If I rework using I = mr2 and ω = v/r, would the rest of my thought process be correct in using the angular velocity at moment two, to find a new kinetic energy, which could then be subtracted from the original to determine its change?

13. Oct 26, 2016

### haruspex

Not the right formula for a disk.
As I mentioned, there are errors in some of your previous equations.

14. Oct 27, 2016

### Staff: Mentor

Leave the ω's alone. There's no need to introduce linear velocity. The idea is to incorporate the different masses, hence the differing moments of inertia for the disks. Just use the (correct) form for the MOI of a disk and analyze the collision.

15. Oct 27, 2016

### Minestra

Sorry for the long delay I have been busy with work.

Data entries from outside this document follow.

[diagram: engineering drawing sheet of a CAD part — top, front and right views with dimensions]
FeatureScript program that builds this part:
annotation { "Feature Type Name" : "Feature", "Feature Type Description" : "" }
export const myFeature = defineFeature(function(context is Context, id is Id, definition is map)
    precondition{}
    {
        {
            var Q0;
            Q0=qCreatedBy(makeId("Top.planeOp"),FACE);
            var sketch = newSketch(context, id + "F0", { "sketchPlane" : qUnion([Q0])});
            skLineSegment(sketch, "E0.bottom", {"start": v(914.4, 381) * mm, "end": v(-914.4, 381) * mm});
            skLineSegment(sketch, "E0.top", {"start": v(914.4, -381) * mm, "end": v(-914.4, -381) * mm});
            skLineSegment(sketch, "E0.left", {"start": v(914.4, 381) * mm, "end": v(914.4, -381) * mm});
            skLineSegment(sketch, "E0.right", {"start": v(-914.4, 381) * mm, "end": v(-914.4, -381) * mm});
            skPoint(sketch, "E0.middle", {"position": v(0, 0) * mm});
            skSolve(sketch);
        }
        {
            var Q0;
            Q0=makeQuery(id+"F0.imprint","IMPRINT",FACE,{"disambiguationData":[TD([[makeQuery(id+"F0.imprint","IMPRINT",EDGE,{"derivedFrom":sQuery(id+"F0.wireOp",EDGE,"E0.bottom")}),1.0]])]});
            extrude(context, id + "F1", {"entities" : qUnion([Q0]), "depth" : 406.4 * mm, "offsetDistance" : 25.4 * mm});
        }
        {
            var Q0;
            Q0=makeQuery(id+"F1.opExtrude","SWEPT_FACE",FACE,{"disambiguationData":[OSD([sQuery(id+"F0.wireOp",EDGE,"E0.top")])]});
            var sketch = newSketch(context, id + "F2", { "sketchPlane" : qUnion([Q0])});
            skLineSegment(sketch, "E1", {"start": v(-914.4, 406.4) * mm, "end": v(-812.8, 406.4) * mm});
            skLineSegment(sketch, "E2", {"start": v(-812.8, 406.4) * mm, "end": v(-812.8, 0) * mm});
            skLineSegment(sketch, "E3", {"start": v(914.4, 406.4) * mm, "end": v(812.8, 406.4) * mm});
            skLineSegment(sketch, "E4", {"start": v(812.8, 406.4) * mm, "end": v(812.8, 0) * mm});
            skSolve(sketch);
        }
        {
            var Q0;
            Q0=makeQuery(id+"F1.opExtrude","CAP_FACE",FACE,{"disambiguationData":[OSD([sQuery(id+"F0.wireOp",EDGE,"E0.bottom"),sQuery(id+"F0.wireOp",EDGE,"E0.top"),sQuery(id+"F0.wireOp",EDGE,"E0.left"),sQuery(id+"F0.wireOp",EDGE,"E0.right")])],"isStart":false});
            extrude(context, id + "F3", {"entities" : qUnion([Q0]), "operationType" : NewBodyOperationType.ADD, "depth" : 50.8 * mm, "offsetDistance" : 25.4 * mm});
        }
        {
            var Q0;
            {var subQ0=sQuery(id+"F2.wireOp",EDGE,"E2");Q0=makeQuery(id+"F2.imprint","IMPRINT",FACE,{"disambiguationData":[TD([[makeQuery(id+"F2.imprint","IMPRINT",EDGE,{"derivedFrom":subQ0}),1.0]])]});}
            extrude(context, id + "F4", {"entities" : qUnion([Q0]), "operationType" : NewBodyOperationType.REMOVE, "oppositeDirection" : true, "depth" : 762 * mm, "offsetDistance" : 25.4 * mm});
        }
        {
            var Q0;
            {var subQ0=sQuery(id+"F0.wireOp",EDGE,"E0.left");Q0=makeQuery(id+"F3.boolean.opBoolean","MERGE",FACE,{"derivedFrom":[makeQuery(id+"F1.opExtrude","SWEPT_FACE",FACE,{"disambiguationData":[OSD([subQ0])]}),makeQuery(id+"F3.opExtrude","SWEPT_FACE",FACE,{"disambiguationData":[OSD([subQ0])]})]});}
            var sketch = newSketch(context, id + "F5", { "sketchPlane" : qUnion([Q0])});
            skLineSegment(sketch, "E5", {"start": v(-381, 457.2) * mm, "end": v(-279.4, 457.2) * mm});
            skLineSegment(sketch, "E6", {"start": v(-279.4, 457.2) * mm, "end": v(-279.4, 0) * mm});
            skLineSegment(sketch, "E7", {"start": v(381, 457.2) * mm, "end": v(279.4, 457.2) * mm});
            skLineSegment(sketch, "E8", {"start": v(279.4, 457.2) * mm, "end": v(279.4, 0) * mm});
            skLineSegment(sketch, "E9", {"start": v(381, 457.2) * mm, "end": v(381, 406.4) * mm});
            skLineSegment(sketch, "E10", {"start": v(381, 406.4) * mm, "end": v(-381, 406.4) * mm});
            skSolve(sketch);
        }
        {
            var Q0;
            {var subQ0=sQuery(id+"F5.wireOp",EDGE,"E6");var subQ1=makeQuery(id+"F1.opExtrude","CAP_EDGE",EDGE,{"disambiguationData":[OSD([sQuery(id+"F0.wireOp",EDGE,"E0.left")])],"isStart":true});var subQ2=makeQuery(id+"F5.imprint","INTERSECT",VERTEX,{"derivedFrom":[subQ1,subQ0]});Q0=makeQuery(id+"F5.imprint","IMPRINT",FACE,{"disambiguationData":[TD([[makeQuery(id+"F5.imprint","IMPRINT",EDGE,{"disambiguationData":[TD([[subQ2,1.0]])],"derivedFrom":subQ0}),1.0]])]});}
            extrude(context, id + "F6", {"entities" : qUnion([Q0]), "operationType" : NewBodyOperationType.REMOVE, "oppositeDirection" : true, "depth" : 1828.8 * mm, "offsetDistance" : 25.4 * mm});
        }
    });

Here is my attempt at this problem:

Angular Momentum:

$$\frac{1}{2}m_{1}r^{2}\omega_{1} = \frac{1}{2}(m_{1}+m_{2})r^{2}\omega _{2}$$

solving for ω2 and canceling out what you can, you get:

$$\omega_{2} = \frac{m_{1}}{m_{1}+m_{2}}\omega _{1}$$

Next we take this new ω which should be our speed after collision and substitute it into the kinetic energy equation:

$$\frac{1}{4}m_{1}r^{2}\omega _{1}^{2} = \frac{1}{4}(m_{1}+m_{2})r^{2}\frac{m_{1}}{m_{1}+m_{2}}$$

Setting this equal to zero would have you subtract kinetic energy, thus giving you the difference as follows:

$$\frac{1}{4}m_{1}r^{2}\omega _{1}^{2} - \frac{1}{4}(m_{1}+m_{2})r^{2}\frac{m_{1}}{m_{1}+m_{2}} = \Delta K$$

Putting this over Ki as the question requests would get you:

$$-\frac{1}{4}r^{2}m_{1}$$

Which of course results in an incorrect answer from web-assign. I understand I made some errors somewhere, I would greatly appreciate being told exactly what I did wrong. I know it's not the best for my education but I need to submit the assignment by tomorrow night and my professor is grossly unavailable when it comes to help (numerous emails throughout the semester with not a single response, I have confirmed with other students that he does this) and I fear I will not be able to solve it.

16. Oct 27, 2016

### haruspex

Not sure what you are doing there. I think what you mean is that the expression on the left is initial KE and the expression on the right is the final KE. They are clearly not equal.
If so, you have made a mistake or two in substituting for ω2 on the right. Try that step again.